[Collected data entries]
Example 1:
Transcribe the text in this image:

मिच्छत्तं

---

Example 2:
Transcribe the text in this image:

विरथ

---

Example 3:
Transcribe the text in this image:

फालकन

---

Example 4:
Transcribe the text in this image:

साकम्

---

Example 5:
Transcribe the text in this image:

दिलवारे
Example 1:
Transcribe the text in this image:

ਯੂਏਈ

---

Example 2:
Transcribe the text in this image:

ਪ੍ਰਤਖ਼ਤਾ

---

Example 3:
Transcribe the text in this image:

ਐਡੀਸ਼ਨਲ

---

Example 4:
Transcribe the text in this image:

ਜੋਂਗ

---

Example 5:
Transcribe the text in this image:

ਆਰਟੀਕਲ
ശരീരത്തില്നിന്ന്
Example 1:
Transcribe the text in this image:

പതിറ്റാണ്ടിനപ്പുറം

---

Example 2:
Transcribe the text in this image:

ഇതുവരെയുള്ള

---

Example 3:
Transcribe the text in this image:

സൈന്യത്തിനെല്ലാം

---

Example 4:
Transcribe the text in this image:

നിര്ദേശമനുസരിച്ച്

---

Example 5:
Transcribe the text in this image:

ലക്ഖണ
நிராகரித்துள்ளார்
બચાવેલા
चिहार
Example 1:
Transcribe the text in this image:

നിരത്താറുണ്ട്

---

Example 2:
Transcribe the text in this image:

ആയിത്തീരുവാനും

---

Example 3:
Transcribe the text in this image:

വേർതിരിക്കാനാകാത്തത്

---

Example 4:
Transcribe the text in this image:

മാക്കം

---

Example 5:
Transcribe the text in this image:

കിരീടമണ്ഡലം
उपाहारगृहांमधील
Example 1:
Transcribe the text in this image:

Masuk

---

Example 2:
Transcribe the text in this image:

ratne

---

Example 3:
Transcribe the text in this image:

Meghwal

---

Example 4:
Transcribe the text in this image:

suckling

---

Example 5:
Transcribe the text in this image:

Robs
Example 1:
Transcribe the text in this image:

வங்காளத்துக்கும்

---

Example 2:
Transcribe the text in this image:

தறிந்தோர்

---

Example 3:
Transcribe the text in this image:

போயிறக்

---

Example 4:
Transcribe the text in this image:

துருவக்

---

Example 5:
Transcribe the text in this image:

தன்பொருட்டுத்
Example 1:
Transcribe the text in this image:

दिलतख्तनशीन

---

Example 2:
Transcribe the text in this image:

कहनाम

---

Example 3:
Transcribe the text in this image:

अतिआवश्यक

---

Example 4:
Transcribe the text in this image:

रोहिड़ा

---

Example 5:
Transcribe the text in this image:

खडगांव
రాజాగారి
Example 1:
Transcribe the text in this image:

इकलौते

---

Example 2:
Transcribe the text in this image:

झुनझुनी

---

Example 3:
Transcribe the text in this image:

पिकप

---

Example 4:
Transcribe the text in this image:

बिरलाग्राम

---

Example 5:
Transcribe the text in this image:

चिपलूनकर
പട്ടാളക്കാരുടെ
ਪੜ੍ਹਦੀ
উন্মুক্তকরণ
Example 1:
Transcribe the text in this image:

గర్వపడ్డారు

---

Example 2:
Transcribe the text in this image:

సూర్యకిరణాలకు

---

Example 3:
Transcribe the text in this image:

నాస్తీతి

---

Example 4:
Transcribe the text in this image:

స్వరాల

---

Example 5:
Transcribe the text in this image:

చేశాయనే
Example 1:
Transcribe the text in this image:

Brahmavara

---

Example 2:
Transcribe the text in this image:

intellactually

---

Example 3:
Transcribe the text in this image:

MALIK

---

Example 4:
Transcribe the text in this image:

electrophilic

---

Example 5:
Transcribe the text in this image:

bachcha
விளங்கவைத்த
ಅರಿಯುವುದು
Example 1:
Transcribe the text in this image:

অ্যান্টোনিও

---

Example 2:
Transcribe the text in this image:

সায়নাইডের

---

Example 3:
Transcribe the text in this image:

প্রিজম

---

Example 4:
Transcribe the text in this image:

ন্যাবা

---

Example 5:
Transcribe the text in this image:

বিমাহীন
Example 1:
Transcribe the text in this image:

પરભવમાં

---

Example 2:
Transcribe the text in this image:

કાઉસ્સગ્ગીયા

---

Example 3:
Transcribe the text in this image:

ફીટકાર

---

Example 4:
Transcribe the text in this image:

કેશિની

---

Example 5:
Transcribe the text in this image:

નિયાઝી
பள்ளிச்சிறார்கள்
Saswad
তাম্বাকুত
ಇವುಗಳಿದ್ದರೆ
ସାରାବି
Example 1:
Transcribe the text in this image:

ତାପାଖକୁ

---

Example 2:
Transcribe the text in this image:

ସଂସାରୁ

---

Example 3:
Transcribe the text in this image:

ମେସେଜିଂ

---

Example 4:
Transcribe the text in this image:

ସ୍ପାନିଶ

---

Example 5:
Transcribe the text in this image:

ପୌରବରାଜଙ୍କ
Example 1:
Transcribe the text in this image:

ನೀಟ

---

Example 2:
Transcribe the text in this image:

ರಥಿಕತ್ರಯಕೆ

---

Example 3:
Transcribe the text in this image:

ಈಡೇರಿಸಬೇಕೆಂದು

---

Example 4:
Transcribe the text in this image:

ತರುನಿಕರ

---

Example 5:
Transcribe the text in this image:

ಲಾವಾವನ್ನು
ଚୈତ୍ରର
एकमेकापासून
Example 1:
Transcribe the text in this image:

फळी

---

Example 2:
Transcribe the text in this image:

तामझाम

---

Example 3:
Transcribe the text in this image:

• What is required
Exactly as they appear above, give the entries again.

• Response
Example 1:
Transcribe the text in this image:

मिच्छत्तं

---

Example 2:
Transcribe the text in this image:

विरथ

---

Example 3:
Transcribe the text in this image:

फालकन

---

Example 4:
Transcribe the text in this image:

साकम्

---

Example 5:
Transcribe the text in this image:

दिलवारे
Example 1:
Transcribe the text in this image:

ਯੂਏਈ

---

Example 2:
Transcribe the text in this image:

ਪ੍ਰਤਖ਼ਤਾ

---

Example 3:
Transcribe the text in this image:

ਐਡੀਸ਼ਨਲ

---

Example 4:
Transcribe the text in this image:

ਜੋਂਗ

---

Example 5:
Transcribe the text in this image:

ਆਰਟੀਕਲ
ശരീരത്തില്നിന്ന്
Example 1:
Transcribe the text in this image:

പതിറ്റാണ്ടിനപ്പുറം

---

Example 2:
Transcribe the text in this image:

ഇതുവരെയുള്ള

---

Example 3:
Transcribe the text in this image:

സൈന്യത്തിനെല്ലാം

---

Example 4:
Transcribe the text in this image:

നിര്ദേശമനുസരിച്ച്

---

Example 5:
Transcribe the text in this image:

ലക്ഖണ
நிராகரித்துள்ளார்
બચાવેલા
चिहार
Example 1:
Transcribe the text in this image:

നിരത്താറുണ്ട്

---

Example 2:
Transcribe the text in this image:

ആയിത്തീരുവാനും

---

Example 3:
Transcribe the text in this image:

വേർതിരിക്കാനാകാത്തത്

---

Example 4:
Transcribe the text in this image:

മാക്കം

---

Example 5:
Transcribe the text in this image:

കിരീടമണ്ഡലം
उपाहारगृहांमधील
Example 1:
Transcribe the text in this image:

Masuk

---

Example 2:
Transcribe the text in this image:

ratne

---

Example 3:
Transcribe the text in this image:

Meghwal

---

Example 4:
Transcribe the text in this image:

suckling

---

Example 5:
Transcribe the text in this image:

Robs
Example 1:
Transcribe the text in this image:

வங்காளத்துக்கும்

---

Example 2:
Transcribe the text in this image:

தறிந்தோர்

---

Example 3:
Transcribe the text in this image:

போயிறக்

---

Example 4:
Transcribe the text in this image:

துருவக்

---

Example 5:
Transcribe the text in this image:

தன்பொருட்டுத்
Example 1:
Transcribe the text in this image:

दिलतख्तनशीन

---

Example 2:
Transcribe the text in this image:

कहनाम

---

Example 3:
Transcribe the text in this image:

अतिआवश्यक

---

Example 4:
Transcribe the text in this image:

रोहिड़ा

---

Example 5:
Transcribe the text in this image:

खडगांव
రాజాగారి
Example 1:
Transcribe the text in this image:

इकलौते

---

Example 2:
Transcribe the text in this image:

झुनझुनी

---

Example 3:
Transcribe the text in this image:

पिकप

---

Example 4:
Transcribe the text in this image:

बिरलाग्राम

---

Example 5:
Transcribe the text in this image:

चिपलूनकर
പട്ടാളക്കാരുടെ
ਪੜ੍ਹਦੀ
উন্মুক্তকরণ
Example 1:
Transcribe the text in this image:

గర్వపడ్డారు

---

Example 2:
Transcribe the text in this image:

సూర్యకిరణాలకు

---

Example 3:
Transcribe the text in this image:

నాస్తీతి

---

Example 4:
Transcribe the text in this image:

స్వరాల

---

Example 5:
Transcribe the text in this image:

చేశాయనే
Example 1:
Transcribe the text in this image:

Brahmavara

---

Example 2:
Transcribe the text in this image:

intellactually

---

Example 3:
Transcribe the text in this image:

MALIK

---

Example 4:
Transcribe the text in this image:

electrophilic

---

Example 5:
Transcribe the text in this image:

bachcha
விளங்கவைத்த
ಅರಿಯುವುದು
Example 1:
Transcribe the text in this image:

অ্যান্টোনিও

---

Example 2:
Transcribe the text in this image:

সায়নাইডের

---

Example 3:
Transcribe the text in this image:

প্রিজম

---

Example 4:
Transcribe the text in this image:

ন্যাবা

---

Example 5:
Transcribe the text in this image:

বিমাহীন
Example 1:
Transcribe the text in this image:

પરભવમાં

---

Example 2:
Transcribe the text in this image:

કાઉસ્સગ્ગીયા

---

Example 3:
Transcribe the text in this image:

ફીટકાર

---

Example 4:
Transcribe the text in this image:

કેશિની

---

Example 5:
Transcribe the text in this image:

નિયાઝી
பள்ளிச்சிறார்கள்
Saswad
তাম্বাকুত
ಇವುಗಳಿದ್ದರೆ
ସାରାବି
Example 1:
Transcribe the text in this image:

ତାପାଖକୁ

---

Example 2:
Transcribe the text in this image:

ସଂସାରୁ

---

Example 3:
Transcribe the text in this image:

ମେସେଜିଂ

---

Example 4:
Transcribe the text in this image:

ସ୍ପାନିଶ

---

Example 5:
Transcribe the text in this image:

ପୌରବରାଜଙ୍କ
Example 1:
Transcribe the text in this image:

ನೀಟ

---

Example 2:
Transcribe the text in this image:

ರಥಿಕತ್ರಯಕೆ

---

Example 3:
Transcribe the text in this image:

ಈಡೇರಿಸಬೇಕೆಂದು

---

Example 4:
Transcribe the text in this image:

ತರುನಿಕರ

---

Example 5:
Transcribe the text in this image:

ಲಾವಾವನ್ನು
ଚୈତ୍ରର
एकमेकापासून
Example 1:
Transcribe the text in this image:

फळी

---

Example 2:
Transcribe the text in this image:

तामझाम

---

Example 3:
Transcribe the text in this image:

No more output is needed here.